3. events β Event Busβ
Event / TopicInfoβ
@dataclass
class Event:
topic: str
payload: Dict[str, Any]
source: str = ""
event_id: str = ""
timestamp_ns: int = 0
metadata: Dict[str, str]
def to_json() -> str
@dataclass
class TopicInfo:
topic: str
subscriber_count: int
total_messages: int
last_message_ts: int
EventClientβ
class EventClient:
def __init__(self, endpoint: Optional[str] = None)
| Method | Description |
|---|---|
publish(topic, payload, persistent=False, ttl_ms=None, metadata=None) -> str | Publish an event |
publish_batch(events, persistent=False) -> None | Batch publish |
subscribe(topic, filters=None, queue_size=100) -> Iterator[Event] | Subscribe (supports wildcards) |
on_event(topic, callback, filters=None) -> Thread | Callback-based subscription |
unsubscribe(topic) -> None | Unsubscribe |
list_topics() -> List[TopicInfo] | List all topics |
get_topic_info(topic) -> Optional[TopicInfo] | Get topic details |
get_stats() -> Dict | System statistics |
get_topic_stats(topic) -> Dict | Topic statistics |
4. device β Device Controlβ
IrCutMode / DeviceStatus / DeviceEventβ
class IrCutMode(Enum):
AUTO = 0; DAY = 1; NIGHT = 2
@dataclass
class DeviceStatus:
soc_temp_c: float; mcu_temp_c: float
light_sensor: int; zoom_pos: int; focus_pos: int
autofocus_enabled: bool; ircut_mode: IrCutMode
white_light_level: int; ir_led_on: bool
mcu_version: str
@dataclass
class DeviceEvent:
type: EventType # GPIO_CHANGE, TEMPERATURE_ALERT, ...
timestamp_ns: int
DeviceClientβ
class DeviceClient:
def __init__(self, endpoint: Optional[str] = None)

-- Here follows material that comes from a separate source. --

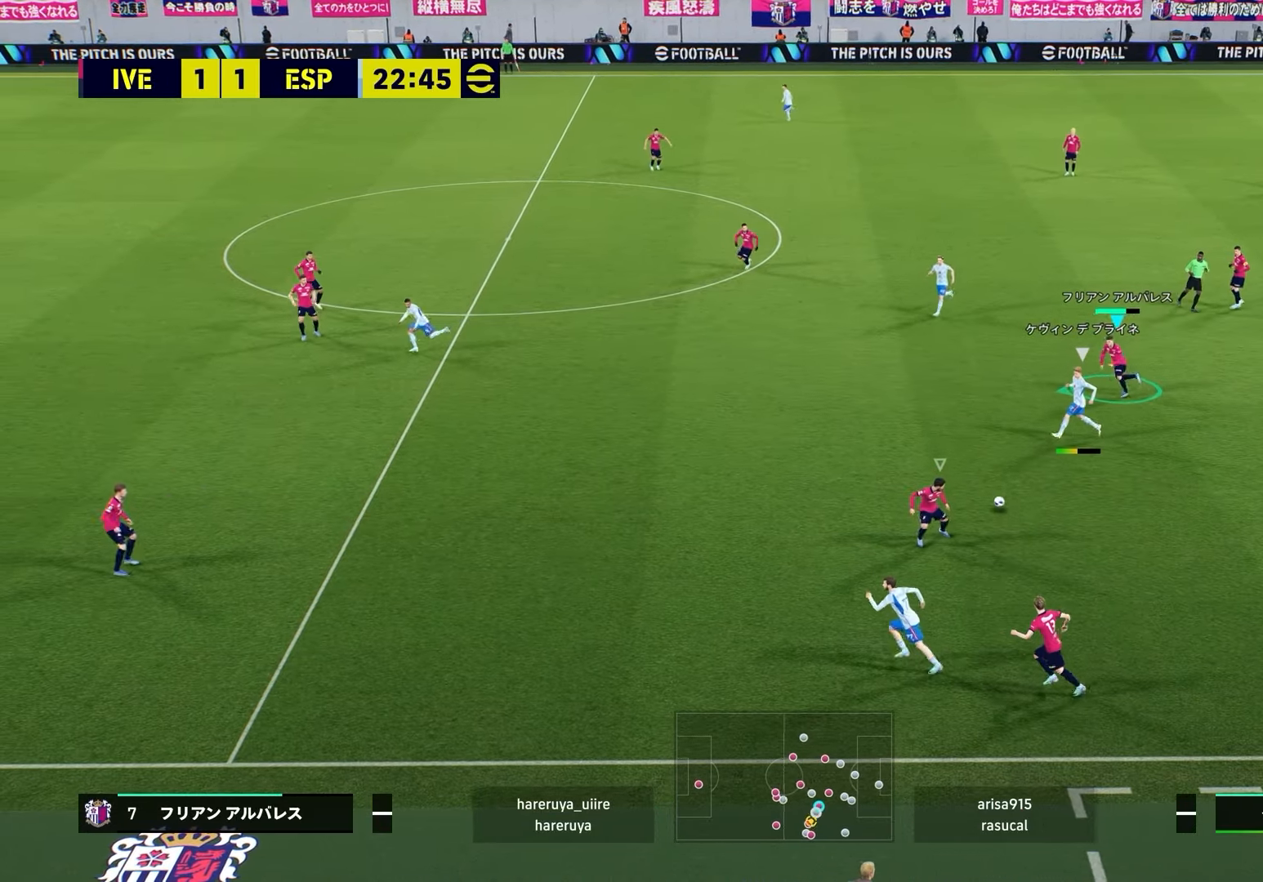
{"buttons": ["R2"], "left_stick": "down-right", "right_stick": "center", "events": [[50, "right_stick", "up-left"], [150, "left_stick", "down-left"], [300, "right_stick", "down-left"], [400, "left_stick", "down-right"], [433, "right_stick", "center"]]}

Lighting: set_white_light(level: int), set_ir_led(on: bool), set_ircut(mode: IrCutMode)
PTZ: pan_left/right(speed), tilt_up/down(speed), ptz_stop(), save_preset(id), call_preset(id)
Lens: zoom(speed), set_zoom_level(level), focus(speed), focus_auto(enable), set_focus_level(level), get_lens_status(), lens_init(), lens_goto_ratio_distance(zoom_ratio, focus_distance_m), control_iris(open), set_iris_target(target), lens_reset_zero(zoom, focus)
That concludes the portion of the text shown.